Prompt:
Rewrite every line of the records below as a numbered list, skipping any blank lines.

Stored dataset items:
* BEGIN *
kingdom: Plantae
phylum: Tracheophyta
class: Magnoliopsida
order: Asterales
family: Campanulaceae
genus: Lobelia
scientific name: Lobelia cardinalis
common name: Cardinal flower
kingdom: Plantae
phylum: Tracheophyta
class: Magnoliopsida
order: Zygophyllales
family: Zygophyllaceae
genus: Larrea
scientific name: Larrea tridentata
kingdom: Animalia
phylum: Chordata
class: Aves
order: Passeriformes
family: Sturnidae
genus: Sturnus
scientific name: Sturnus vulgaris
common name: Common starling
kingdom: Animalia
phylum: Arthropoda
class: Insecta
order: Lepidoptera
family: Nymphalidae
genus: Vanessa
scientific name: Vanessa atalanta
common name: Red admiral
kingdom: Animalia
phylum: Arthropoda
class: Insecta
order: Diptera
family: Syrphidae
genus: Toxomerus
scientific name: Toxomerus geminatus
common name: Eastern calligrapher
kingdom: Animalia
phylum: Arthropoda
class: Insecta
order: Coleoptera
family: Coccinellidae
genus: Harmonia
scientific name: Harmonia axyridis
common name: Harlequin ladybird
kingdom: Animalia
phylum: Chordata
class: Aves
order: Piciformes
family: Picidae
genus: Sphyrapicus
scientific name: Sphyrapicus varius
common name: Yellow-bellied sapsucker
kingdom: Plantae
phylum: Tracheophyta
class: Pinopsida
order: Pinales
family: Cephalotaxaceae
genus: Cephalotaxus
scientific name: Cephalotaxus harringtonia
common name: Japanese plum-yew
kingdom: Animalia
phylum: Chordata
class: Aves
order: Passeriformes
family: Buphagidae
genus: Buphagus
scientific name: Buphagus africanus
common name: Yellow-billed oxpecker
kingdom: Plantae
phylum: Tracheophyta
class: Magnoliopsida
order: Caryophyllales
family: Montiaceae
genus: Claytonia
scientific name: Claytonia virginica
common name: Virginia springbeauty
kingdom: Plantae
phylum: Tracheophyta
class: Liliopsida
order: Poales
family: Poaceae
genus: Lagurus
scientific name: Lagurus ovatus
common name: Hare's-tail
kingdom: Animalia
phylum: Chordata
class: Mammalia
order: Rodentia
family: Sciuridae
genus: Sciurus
* END *
Solution:
1. kingdom: Plantae
2. phylum: Tracheophyta
3. class: Magnoliopsida
4. order: Asterales
5. family: Campanulaceae
6. genus: Lobelia
7. scientific name: Lobelia cardinalis
8. common name: Cardinal flower
9. kingdom: Plantae
10. phylum: Tracheophyta
11. class: Magnoliopsida
12. order: Zygophyllales
13. family: Zygophyllaceae
14. genus: Larrea
15. scientific name: Larrea tridentata
16. kingdom: Animalia
17. phylum: Chordata
18. class: Aves
19. order: Passeriformes
20. family: Sturnidae
21. genus: Sturnus
22. scientific name: Sturnus vulgaris
23. common name: Common starling
24. kingdom: Animalia
25. phylum: Arthropoda
26. class: Insecta
27. order: Lepidoptera
28. family: Nymphalidae
29. genus: Vanessa
30. scientific name: Vanessa atalanta
31. common name: Red admiral
32. kingdom: Animalia
33. phylum: Arthropoda
34. class: Insecta
35. order: Diptera
36. family: Syrphidae
37. genus: Toxomerus
38. scientific name: Toxomerus geminatus
39. common name: Eastern calligrapher
40. kingdom: Animalia
41. phylum: Arthropoda
42. class: Insecta
43. order: Coleoptera
44. family: Coccinellidae
45. genus: Harmonia
46. scientific name: Harmonia axyridis
47. common name: Harlequin ladybird
48. kingdom: Animalia
49. phylum: Chordata
50. class: Aves
51. order: Piciformes
52. family: Picidae
53. genus: Sphyrapicus
54. scientific name: Sphyrapicus varius
55. common name: Yellow-bellied sapsucker
56. kingdom: Plantae
57. phylum: Tracheophyta
58. class: Pinopsida
59. order: Pinales
60. family: Cephalotaxaceae
61. genus: Cephalotaxus
62. scientific name: Cephalotaxus harringtonia
63. common name: Japanese plum-yew
64. kingdom: Animalia
65. phylum: Chordata
66. class: Aves
67. order: Passeriformes
68. family: Buphagidae
69. genus: Buphagus
70. scientific name: Buphagus africanus
71. common name: Yellow-billed oxpecker
72. kingdom: Plantae
73. phylum: Tracheophyta
74. class: Magnoliopsida
75. order: Caryophyllales
76. family: Montiaceae
77. genus: Claytonia
78. scientific name: Claytonia virginica
79. common name: Virginia springbeauty
80. kingdom: Plantae
81. phylum: Tracheophyta
82. class: Liliopsida
83. order: Poales
84. family: Poaceae
85. genus: Lagurus
86. scientific name: Lagurus ovatus
87. common name: Hare's-tail
88. kingdom: Animalia
89. phylum: Chordata
90. class: Mammalia
91. order: Rodentia
92. family: Sciuridae
93. genus: Sciurus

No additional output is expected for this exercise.